REQUIRED WORK: Rewrite the lines in the records below, substituting "схеме" for "чертеже" and leaving everything else as it is.

Transcribed page contents

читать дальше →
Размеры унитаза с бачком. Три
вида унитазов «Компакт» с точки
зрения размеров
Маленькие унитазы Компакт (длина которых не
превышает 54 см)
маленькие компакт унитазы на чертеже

RESULT OF THIS EXERCISE:
читать дальше →
Размеры унитаза с бачком. Три
вида унитазов «Компакт» с точки
зрения размеров
Маленькие унитазы Компакт (длина которых не
превышает 54 см)
маленькие компакт унитазы на схеме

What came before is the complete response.